Given all these challenges, there is a clear need for methods to calibrate or online train GWP when it is integrated into a climate model. This can be achieved by formulating the training task as an inverse problem, which can be solved by the ensemble Kalman inversion (EKI) algorithm. EKI offers several advantages over other training algorithms. First, it enables the use of statistically averaged data, bypassing the need for trajectories, addressing the main challenges mentioned earlier. Second, training is performed using gradient-free methods, making it suitable for climate models where obtaining derivatives may be challenging or infeasible.

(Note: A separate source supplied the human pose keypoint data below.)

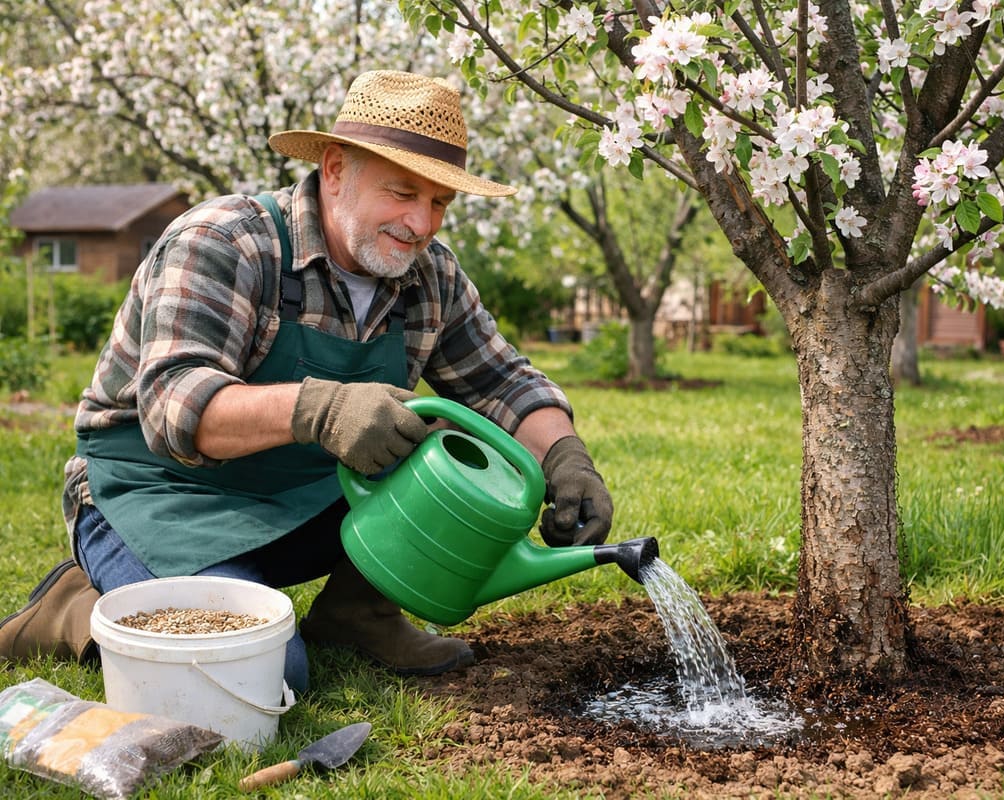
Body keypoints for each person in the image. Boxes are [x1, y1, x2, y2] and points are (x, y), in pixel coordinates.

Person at [0, 71, 613, 691]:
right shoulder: (222, 240)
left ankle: (358, 612)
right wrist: (322, 410)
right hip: (155, 495)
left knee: (442, 439)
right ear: (337, 169)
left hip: (301, 500)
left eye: (439, 203)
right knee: (266, 674)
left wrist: (566, 457)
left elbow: (502, 382)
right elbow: (173, 405)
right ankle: (71, 608)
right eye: (402, 194)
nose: (422, 223)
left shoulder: (431, 278)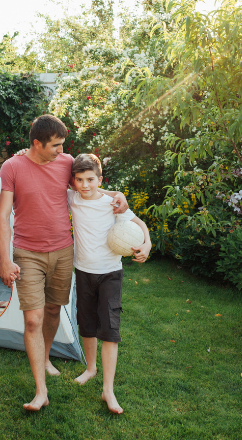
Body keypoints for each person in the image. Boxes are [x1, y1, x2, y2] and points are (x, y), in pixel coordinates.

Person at [0, 114, 128, 411]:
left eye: (62, 145)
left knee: (54, 309)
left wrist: (116, 195)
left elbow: (88, 187)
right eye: (55, 145)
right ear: (36, 143)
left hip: (63, 251)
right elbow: (3, 216)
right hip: (27, 251)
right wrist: (4, 259)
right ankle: (40, 391)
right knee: (33, 318)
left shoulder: (66, 162)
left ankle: (44, 359)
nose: (60, 150)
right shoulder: (12, 167)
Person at [68, 153, 150, 414]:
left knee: (110, 330)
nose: (85, 185)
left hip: (110, 274)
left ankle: (108, 390)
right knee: (87, 324)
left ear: (100, 179)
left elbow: (140, 224)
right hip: (83, 272)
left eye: (90, 179)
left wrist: (147, 244)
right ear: (73, 182)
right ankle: (90, 369)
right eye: (79, 179)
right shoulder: (72, 199)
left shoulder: (112, 204)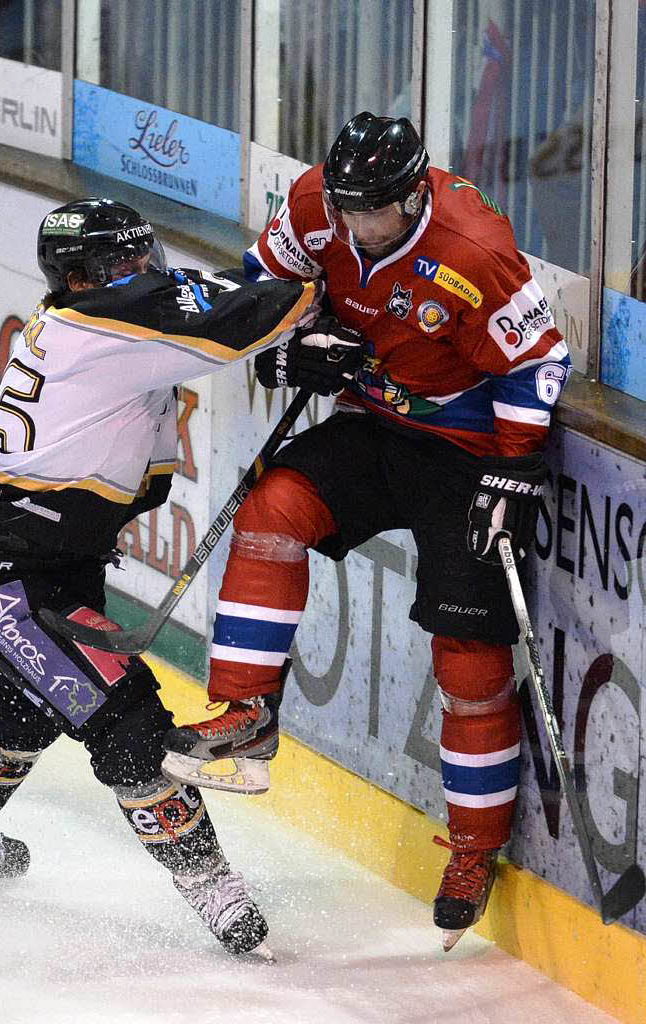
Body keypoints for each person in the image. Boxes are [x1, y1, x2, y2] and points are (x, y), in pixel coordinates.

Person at [0, 196, 362, 958]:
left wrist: (285, 354)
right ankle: (222, 900)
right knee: (128, 732)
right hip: (13, 585)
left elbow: (202, 330)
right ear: (81, 276)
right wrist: (330, 282)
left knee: (25, 711)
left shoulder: (94, 321)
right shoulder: (111, 323)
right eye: (125, 261)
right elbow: (246, 308)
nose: (145, 272)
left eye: (145, 257)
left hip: (32, 564)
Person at [162, 113, 572, 950]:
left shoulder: (475, 252)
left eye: (371, 211)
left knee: (468, 657)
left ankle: (472, 847)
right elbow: (260, 287)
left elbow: (540, 361)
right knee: (273, 507)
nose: (352, 225)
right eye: (345, 206)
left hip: (465, 451)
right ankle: (246, 713)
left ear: (413, 192)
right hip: (373, 421)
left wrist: (516, 462)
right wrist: (290, 350)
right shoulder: (318, 203)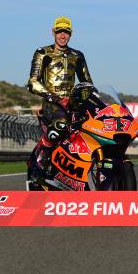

In this work, we use a one-dimensional (1D) model of the quasi-biennial oscillation (QBO) as a testbed to demonstrate an offline-online strategy for training a convolutional neural network (CNN)-based GWP. QBO is characterized by the downward propagation of successive westerly and easterly wind regimes with an average period of about 28 months. It is the primary mode of interannual variability in the tropical stratosphere with links to subseasonal-to-seasonal forecast skill. GWs are believed to contribute significantly to the forcing of the QBO, and most GCMs rely on GWP to explicitly realize the QBO.
We show that offline training of this CNN-based GWP within a big-data regime spanning 100 years successfully reproduces a realistic QBO when used in place of the existing physics-based GWP. Conversely, offline training of the CNN within a small-data regime covering only 18 consecutive months yields an unrealistic QBO. However, we demonstrate that this unrealistic QBO can be rectified through online re-training of only the first and last hidden layers, using ensemble Kalman inversion (EKI), and only time-averaged statistics such as the period and amplitude of the QBO (Figure 1).
Spectral analysis of the CNN's kernels, trained within the big-data regime, reveals a notable dominance of low- and high-pass spectral filters. Such a finding is consistent with the dynamics of wave propagation and dissipation, where both local and non-local dynamics play significant roles. Online re-training of the CNN initially trained in the small-data regime brings the frequency of these dominant filters closer to those observed in the big-data regime.
Our study, although primarily centered on the parameterization of GWs, illustrates a strategy that could be efficiently used for other subgrid-scale parameterization tasks. Our findings underscore the potential for online re-training of data-driven parameterization schemes when they are incorporated into climate models.